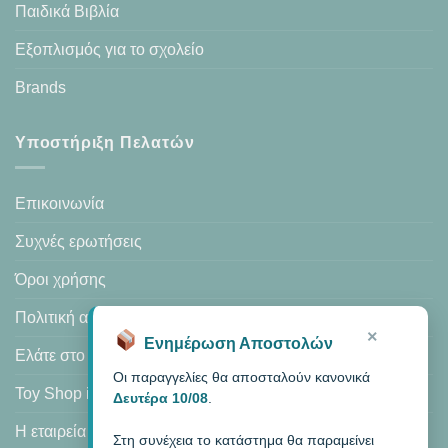
Παιδικά Βιβλία
Εξοπλισμός για το σχολείο
Brands
Υποστήριξη Πελατών
Επικοινωνία
Συχνές ερωτήσεις
Όροι χρήσης
Πολιτική απορρήτου
×
Ενημέρωση Αποστολών
Ελάτε στο κατάστημά μας
Οι παραγγελίες θα αποσταλούν κανονικά
Toy Shop in Heraklion
Δευτέρα 10/08
.
Η εταιρεία μας
Στη συνέχεια το κατάστημα θα παραμείνει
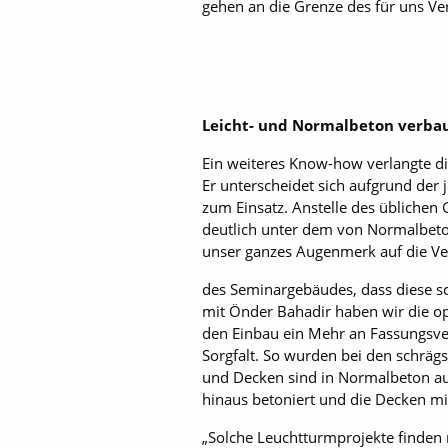
gehen an die Grenze des für uns Ver
Leicht- und Normalbeton verba
Ein weiteres Know-how verlangte die
Er unterscheidet sich aufgrund der 
zum Einsatz. Anstelle des üblichen
deutlich unter dem von Normalbeton
unser ganzes Augenmerk auf die Ve
des Seminargebäudes, dass diese sc
mit Önder Bahadir haben wir die op
den Einbau ein Mehr an Fassungsver
Sorgfalt. So wurden bei den schräg
und Decken sind in Normalbeton a
hinaus betoniert und die Decken mi
„Solche Leuchtturmprojekte finden n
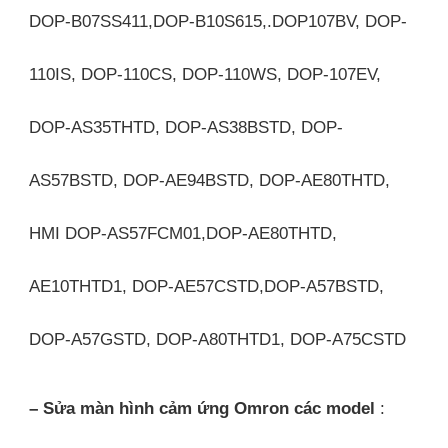
DOP-B07SS411,DOP-B10S615,.DOP107BV, DOP-
110IS, DOP-110CS, DOP-110WS, DOP-107EV,
DOP-AS35THTD, DOP-AS38BSTD, DOP-
AS57BSTD, DOP-AE94BSTD, DOP-AE80THTD,
HMI DOP-AS57FCM01,DOP-AE80THTD,
AE10THTD1, DOP-AE57CSTD,DOP-A57BSTD,
DOP-A57GSTD, DOP-A80THTD1, DOP-A75CSTD
– Sửa màn hình cảm ứng Omron các model
:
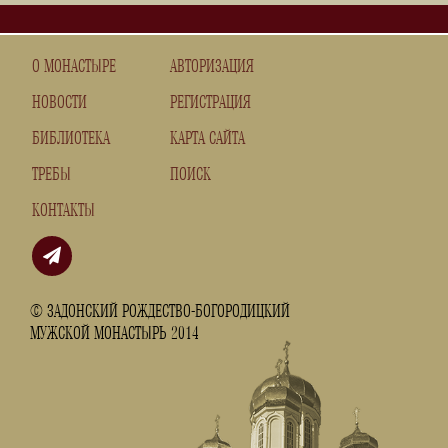
О МОНАСТЫРЕ
АВТОРИЗАЦИЯ
НОВОСТИ
РЕГИСТРАЦИЯ
БИБЛИОТЕКА
КАРТА САЙТА
ТРЕБЫ
ПОИСК
КОНТАКТЫ
© ЗАДОНСКИЙ РОЖДЕСТВО-БОГОРОДИЦКИЙ
МУЖСКОЙ МОНАСТЫРЬ 2014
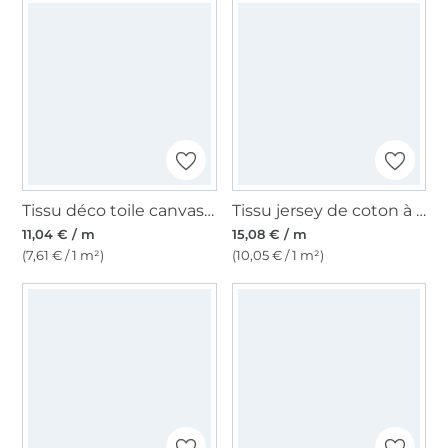
Tissu déco toile canvas uni, noir
Tissu jersey de coton à rayures Emma, marron
11,04 € / m
15,08 € / m
(7,61 € / 1 m²)
(10,05 € / 1 m²)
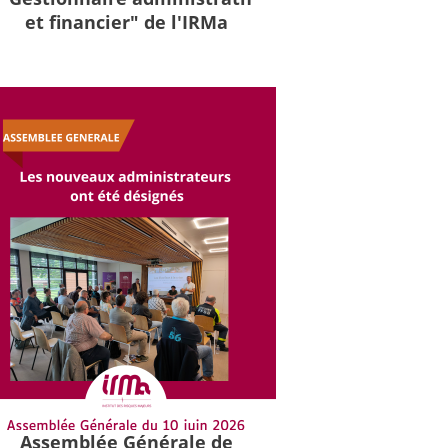
et financier" de l'IRMa
Assemblée Générale de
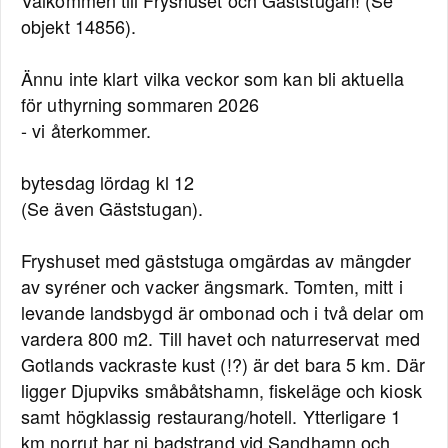
Välkommen till Fryshuset och Gäststugan! (Se
objekt 14856).
Ännu inte klart vilka veckor som kan bli aktuella
för uthyrning sommaren 2026
- vi återkommer.
bytesdag lördag kl 12
(Se även Gäststugan).
Fryshuset med gäststuga omgärdas av mängder
av syréner och vacker ängsmark. Tomten, mitt i
levande landsbygd är ombonad och i två delar om
vardera 800 m2. Till havet och naturreservat med
Gotlands vackraste kust (!?) är det bara 5 km. Där
ligger Djupviks småbåtshamn, fiskeläge och kiosk
samt högklassig restaurang/hotell. Ytterligare 1
km norrut har ni badstrand vid Sandhamn och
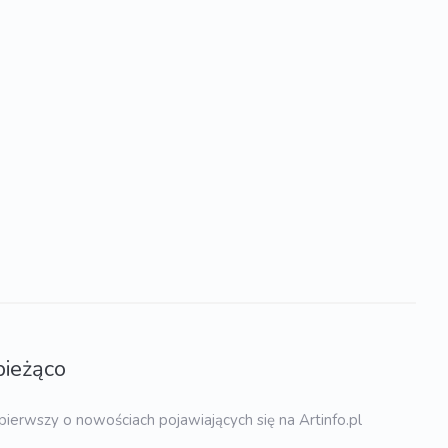
bieżąco
pierwszy o nowościach pojawiających się na Artinfo.pl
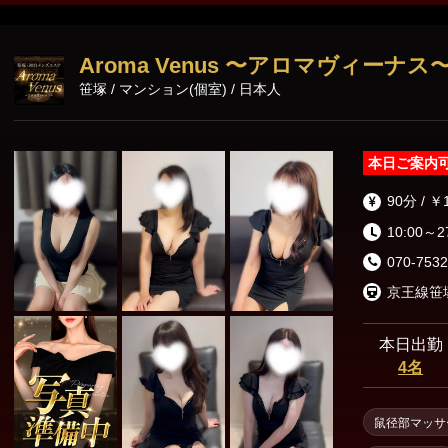
セラピストが、
真心こめてマッサージ致します
完全個室・ワンルーム
Aroma Venus 〜アロマヴィーナス
クスできるプラ
笹塚 / マンション(個室) / 日本人
間を求める紳士
本日ご案内
90分 / ￥
10:00～2
070-7532
京王線笹
本日出勤
4名
鼠径部マッサ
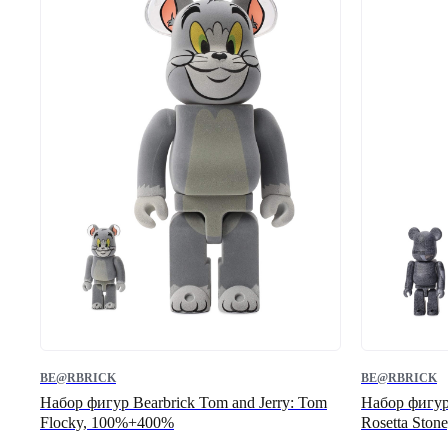
BE@RBRICK
BE@RBRICK
Набор фигур Bearbrick Tom and Jerry: Tom
Набор фигу
Flocky, 100%+400%
Rosetta Sto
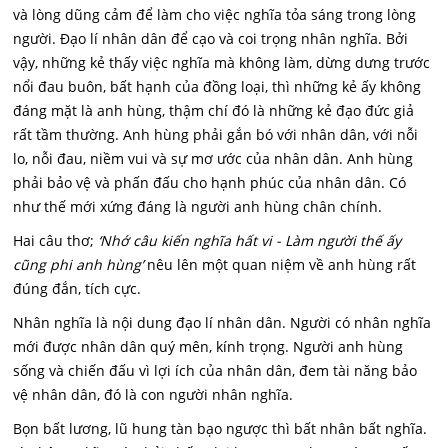
và lòng dũng cảm để làm cho việc nghĩa tỏa sáng trong lòng
người. Đạo lí nhân dân để cạo và coi trọng nhân nghĩa. Bởi
vậy, những kẻ thấy việc nghĩa mà không làm, dừng dưng trước
nổi đau buôn, bất hạnh của đồng loại, thì những kẻ ấy không
đáng mặt là anh hùng, thậm chí đó là những kẻ đạo đức giả
rất tầm thường. Anh hùng phải gắn bó với nhân dân, với nỗi
lo, nỗi đau, niềm vui và sự mơ ước của nhân dân. Anh hùng
phải bảo vệ và phấn đấu cho hạnh phúc của nhân dân. Có
như thế mới xứng đáng là người anh hùng chân chính.
Hai câu thơ;
‘Nhớ câu kiến nghĩa hất vi - Làm người thế ấy
cũng phi anh hùng’
nêu lên một quan niệm về anh hùng rất
đúng đắn, tích cực.
Nhân nghĩa là nội dung đạo lí nhân dân. Người có nhân nghĩa
mới được nhân dân quý mên, kính trọng. Người anh hùng
sống và chiến đấu vì lợi ích của nhân dân, đem tài năng bảo
vệ nhân dân, đó là con người nhân nghĩa.
Bọn bất lương, lũ hung tàn bạo ngược thì bất nhân bất nghĩa.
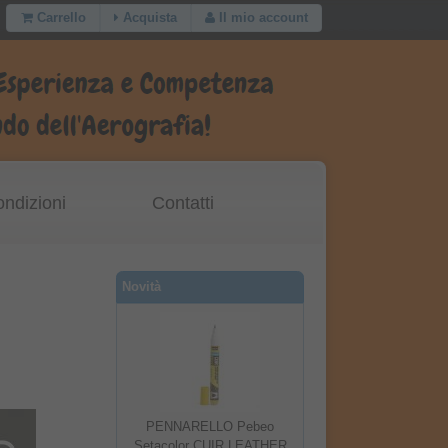
Carrello
Acquista
Il mio account
ondizioni
Contatti
Novità
PENNARELLO Pebeo
Setacolor CUIR LEATHER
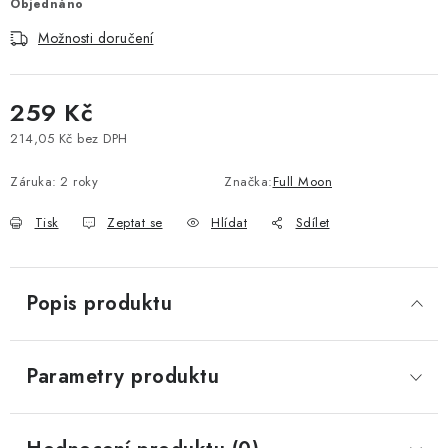
Objednáno
Vše o nákupu
Jak reklamovat či vrátit zboží
Recenze
Možnosti doručení
Kontakty
Prodejny
Volná místa
259 Kč
214,05 Kč bez DPH
Měrná cena:
Záruka
:
2 roky
Značka:
Full Moon
Tisk
Zeptat se
Hlídat
Sdílet
Popis produktu
Parametry produktu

> Exercise requirements
Print the text of the data word for word, from the start through the line containing "Assemblée Générale de", both included. Leave the pictures out.

> Response area
Παιδικά Βιβλία
Εξοπλισμός για το σχολείο
Brands
Υποστήριξη Πελατών
Επικοινωνία
Συχνές ερωτήσεις
Όροι χρήσης
Πολιτική απορρήτου
×
Ενημέρωση Αποστολών
Ελάτε στο κατάστημά μας
Οι παραγγελίες θα αποσταλούν κανονικά
Toy Shop in Heraklion
Δευτέρα 10/08
.
Η εταιρεία μας
Στη συνέχεια το κατάστημα θα παραμείνει
gehen an die Grenze des für uns Ver
Leicht- und Normalbeton verba
Ein weiteres Know-how verlangte die
Er unterscheidet sich aufgrund der 
zum Einsatz. Anstelle des üblichen
deutlich unter dem von Normalbeton
unser ganzes Augenmerk auf die Ve
des Seminargebäudes, dass diese sc
mit Önder Bahadir haben wir die op
den Einbau ein Mehr an Fassungsver
Sorgfalt. So wurden bei den schräg
und Decken sind in Normalbeton a
hinaus betoniert und die Decken mi
„Solche Leuchtturmprojekte finden n
DOP-B07SS411,DOP-B10S615,.DOP107BV, DOP-
110IS, DOP-110CS, DOP-110WS, DOP-107EV,
DOP-AS35THTD, DOP-AS38BSTD, DOP-
AS57BSTD, DOP-AE94BSTD, DOP-AE80THTD,
HMI DOP-AS57FCM01,DOP-AE80THTD,
AE10THTD1, DOP-AE57CSTD,DOP-A57BSTD,
DOP-A57GSTD, DOP-A80THTD1, DOP-A75CSTD
– Sửa màn hình cảm ứng Omron các model
:
О МОНАСТЫРЕ
АВТОРИЗАЦИЯ
НОВОСТИ
РЕГИСТРАЦИЯ
БИБЛИОТЕКА
КАРТА САЙТА
ТРЕБЫ
ПОИСК
КОНТАКТЫ
© ЗАДОНСКИЙ РОЖДЕСТВО-БОГОРОДИЦКИЙ
МУЖСКОЙ МОНАСТЫРЬ 2014
Tissu déco toile canvas uni, noir
Tissu jersey de coton à rayures Emma, marron
11,04 € / m
15,08 € / m
(7,61 € / 1 m²)
(10,05 € / 1 m²)
et financier" de l'IRMa
Assemblée Générale de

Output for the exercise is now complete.